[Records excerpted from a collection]
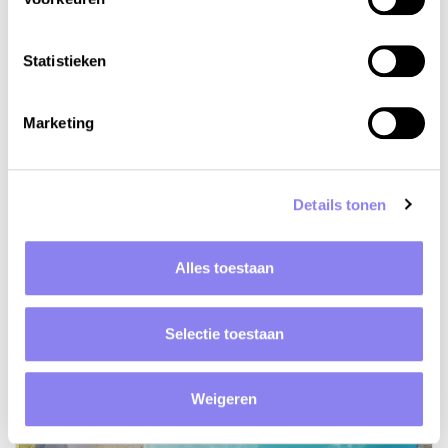
Statistieken
Marketing
12
people,
6
bedrooms
Holiday home Mas Cantalou
Provence, Bouches-du-Rhône, Châteaurenard
Details tonen
from €4.688 to €6.250 per week
Alles toestaan
View
Selectie toestaan
Weigeren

Task to complete: Repeat each record exactly, with the pictures left out.

Answer section:
Statistieken
Marketing
12
people,
6
bedrooms
Holiday home Mas Cantalou
Provence, Bouches-du-Rhône, Châteaurenard
Details tonen
from €4.688 to €6.250 per week
Alles toestaan
View
Selectie toestaan
Weigeren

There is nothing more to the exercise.